§ SUPPLIED INFORMATION
#####

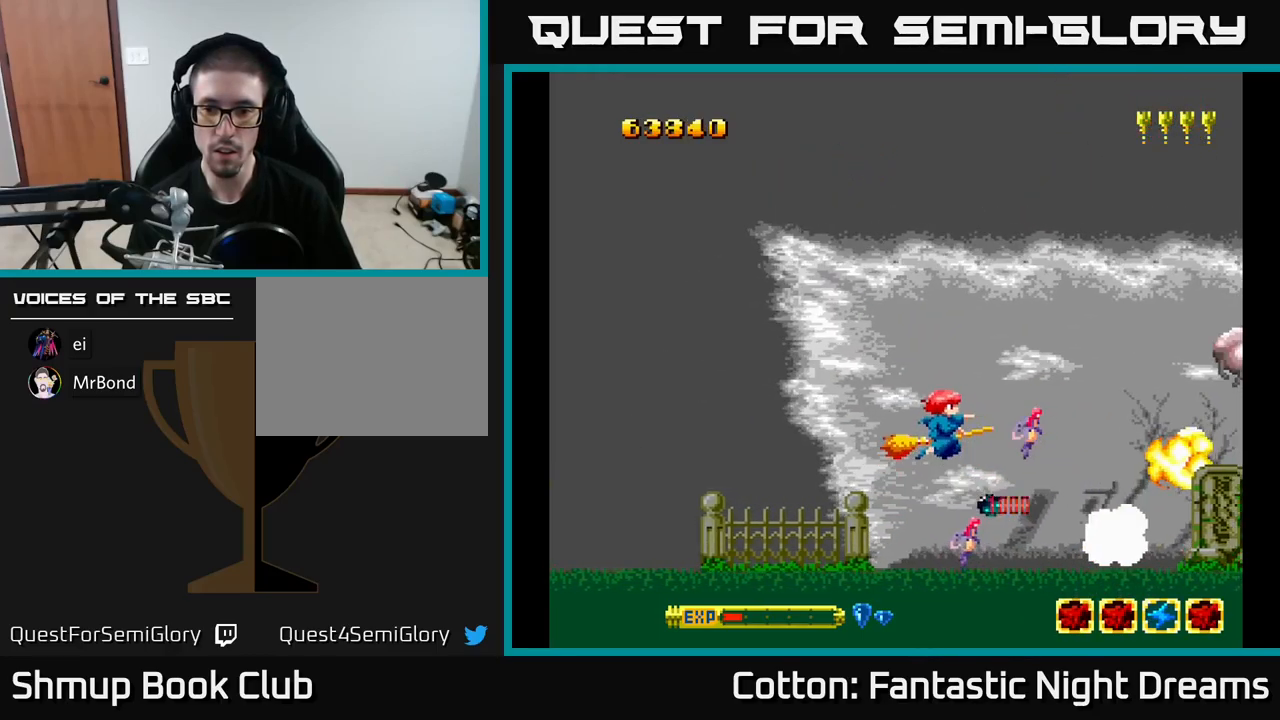
{"buttons": ["Y", "DPAD_DOWN", "DPAD_RIGHT"], "right_stick": "center"}
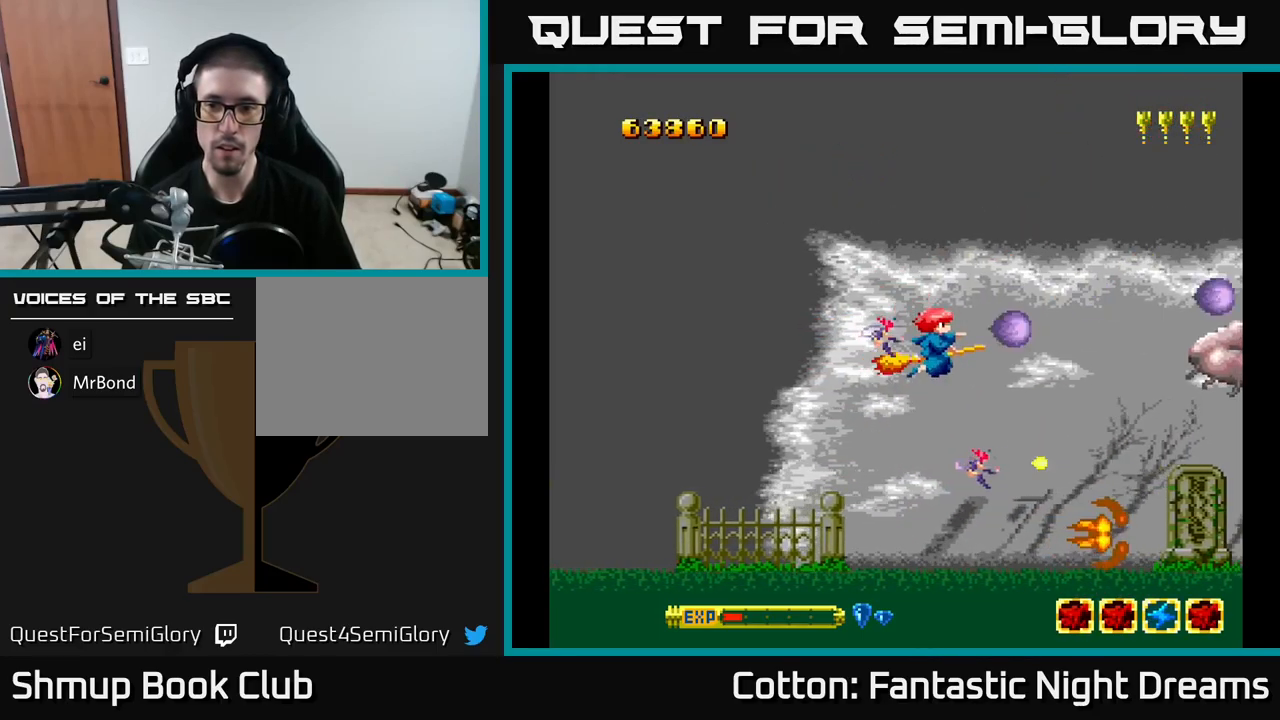
{"buttons": ["B", "Y"], "right_stick": "center", "events": [[33, "DPAD_DOWN", "up"], [167, "DPAD_RIGHT", "up"], [467, "B", "down"]]}
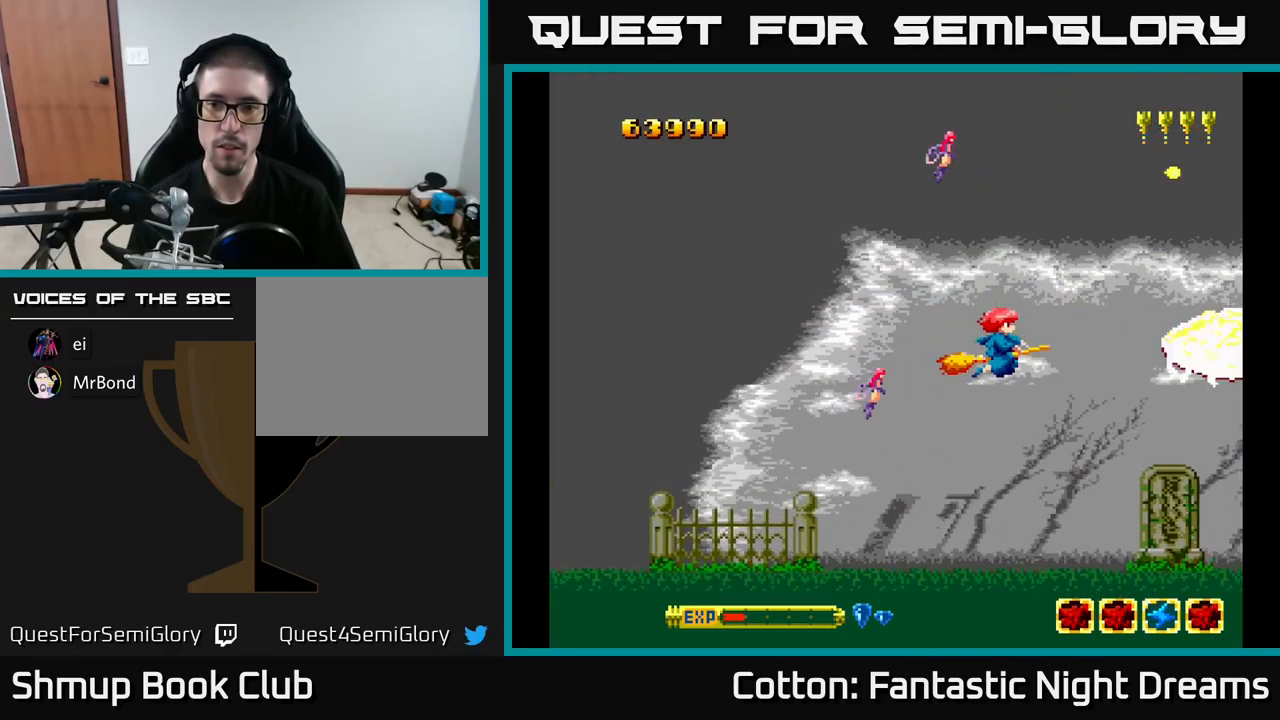
{"buttons": ["B", "Y", "DPAD_RIGHT"], "right_stick": "center", "events": [[450, "DPAD_RIGHT", "down"]]}
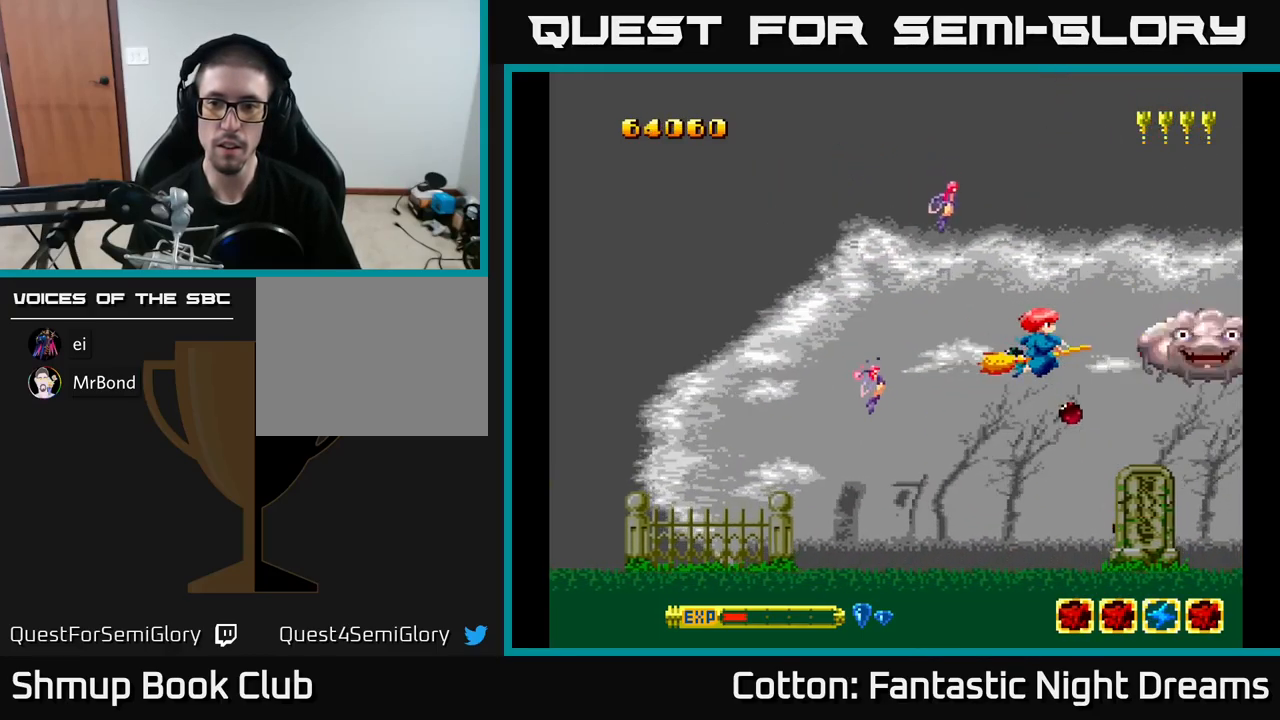
{"buttons": ["B", "Y"], "right_stick": "center", "events": [[150, "DPAD_RIGHT", "up"], [183, "DPAD_LEFT", "down"], [350, "DPAD_LEFT", "up"]]}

#####

§ ABOUT THIS TASK
This exercise calls for the complete listing, returned exactly and without images.

§ ANSWER BOX
{"buttons": ["Y", "DPAD_DOWN", "DPAD_RIGHT"], "right_stick": "center"}
{"buttons": ["B", "Y"], "right_stick": "center", "events": [[33, "DPAD_DOWN", "up"], [167, "DPAD_RIGHT", "up"], [467, "B", "down"]]}
{"buttons": ["B", "Y", "DPAD_RIGHT"], "right_stick": "center", "events": [[450, "DPAD_RIGHT", "down"]]}
{"buttons": ["B", "Y"], "right_stick": "center", "events": [[150, "DPAD_RIGHT", "up"], [183, "DPAD_LEFT", "down"], [350, "DPAD_LEFT", "up"]]}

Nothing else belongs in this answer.